Times When You Can Use the Alternative Menu

  1. You might find that you can’t manage to eat the meal you selected from the main menu.  Most people find this happens sometimes, for many reasons.   Perhaps you were trying to challenge yourself with a new food, or an old favourite you have been avoiding, or maybe you are having a difficult day.  Staff can provide a replacement drink, or a meal from the alternative menu to replace the one you chose, though not all choices are available at short notice.  If this happens, you should talk to a member of staff afterwards, to care plan how you will manage if this happens again.  You can see the dietitian to do this if you wish.

 

  1. When you are looking at the main menu to make your choices, you may find there is a meal that doesn’t provide any choice that you could eat.  If this happens, talk to one of the staff.  You can make a care plan for you to use the alternative menu at up to three meals a week.  You can choose one course from the alternative menu, say just the dessert, and take the rest of the meal from the main menu, or you can choose the whole meal.

 

  1. You may want to use the alternative menu more than three times a week.  Perhaps you have been sticking to a very rigid eating routine, and you don’t feel ready yet to be more flexible.  There may be a lot of foods that you dislike, or you may find it hard to make choices from a wide range of options.  Whatever the reasons, you can make a care plan with the dietitian to use the alternative menu as often as you need.  You can also plan to move on to choose more from the main menu if you want to work on expanding the variety of foods you eat.


Example pictures

 

Photographs show meals from the PEACE menu as served, and also the prepacked items that are used, to make the food familiar, and reassure that it will be consistent.
Photographs show meals from the PEACE menu as served, and also the prepacked items that are used, to make the food familiar, and reassure that it will be consistent.

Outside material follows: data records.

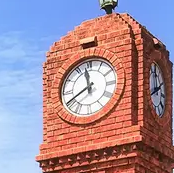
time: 11:40
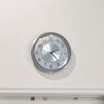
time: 2:23
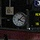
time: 4:07
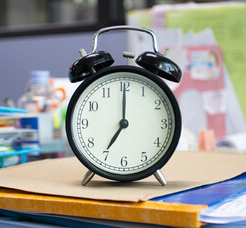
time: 7:00
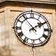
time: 1:53
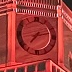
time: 7:12
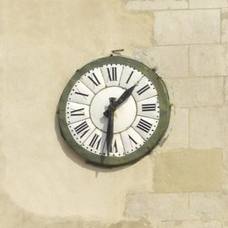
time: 1:31
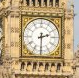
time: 2:30
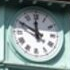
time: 11:49
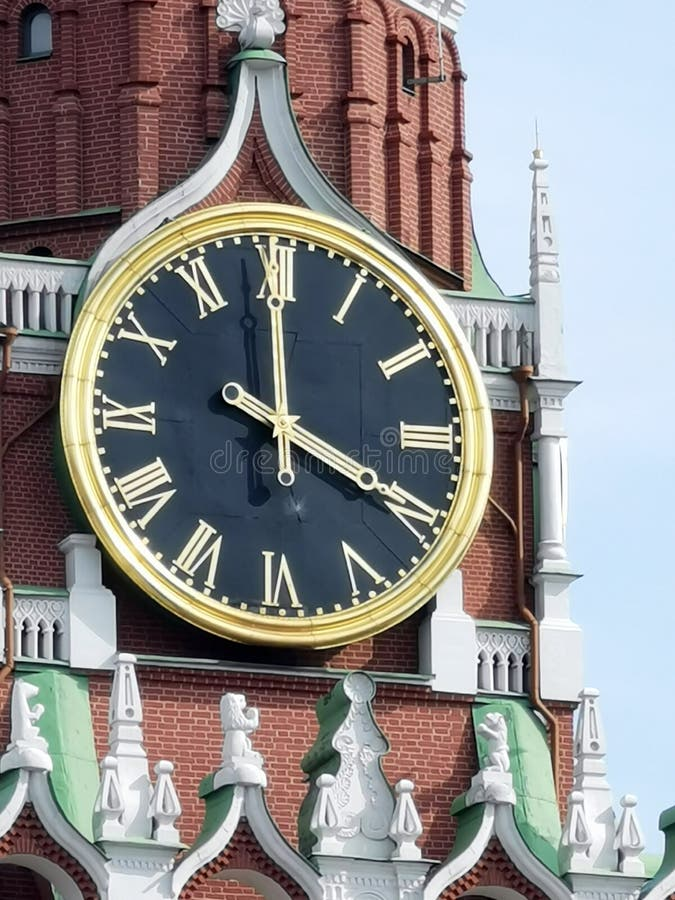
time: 4:00
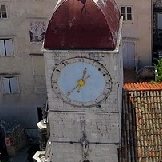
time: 12:37
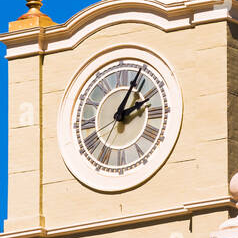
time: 2:04
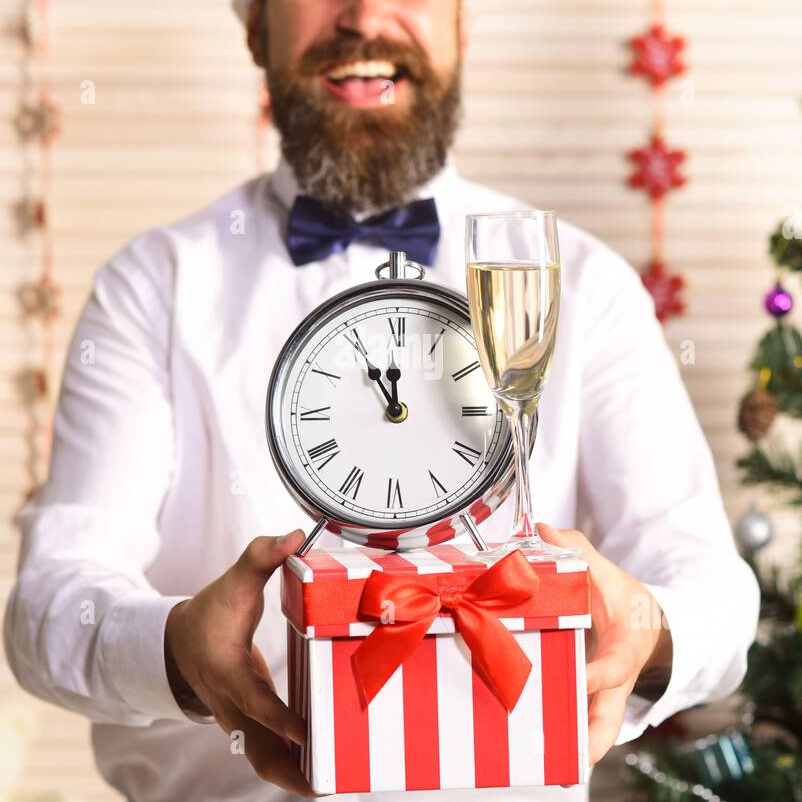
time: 11:55
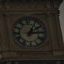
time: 1:13
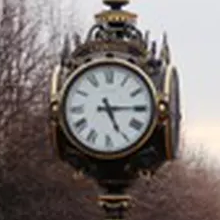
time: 5:14
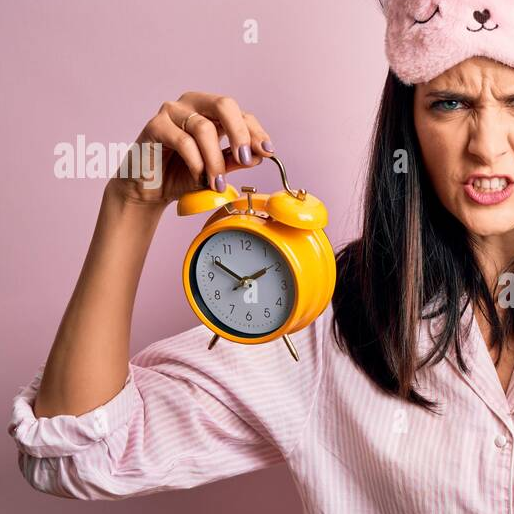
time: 1:49
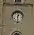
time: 12:28
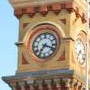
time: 7:18
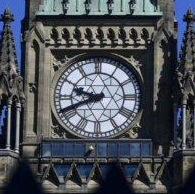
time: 9:41
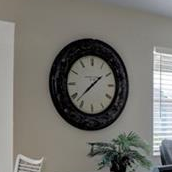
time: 1:37
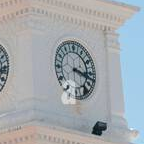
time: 3:17
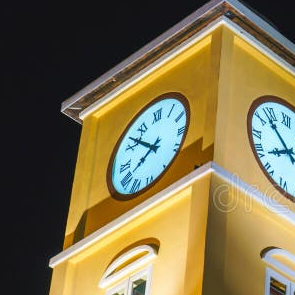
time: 7:51
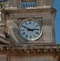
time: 2:49
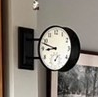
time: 8:48
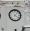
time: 4:07
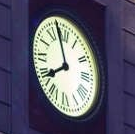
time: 7:57
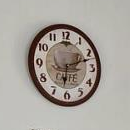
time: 6:11
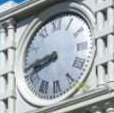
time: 8:41
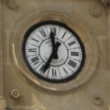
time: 11:34
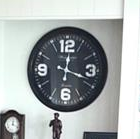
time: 12:18
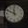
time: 11:49
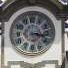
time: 3:17
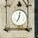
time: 7:02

Service User Feedback on The PEACE Menu
 

User Feedback was generally positive, even from people who did not use it.  Some said just knowing it was available helped them to come into treatment, and to try working with the food.  Others felt that knowing it was there might keep them stuck in using familiar foods of known content.
 

About two-thirds of in-patients used it at least once.  Some relied on it heavily for a while, usually while they were settling into treatment.  Some used it only once or twice.

 

To prevent service users becoming too reliant on the menu, care plans to use it are always made and regularly reviewed, except for a first-time use when a service user is not able to eat the planned meal.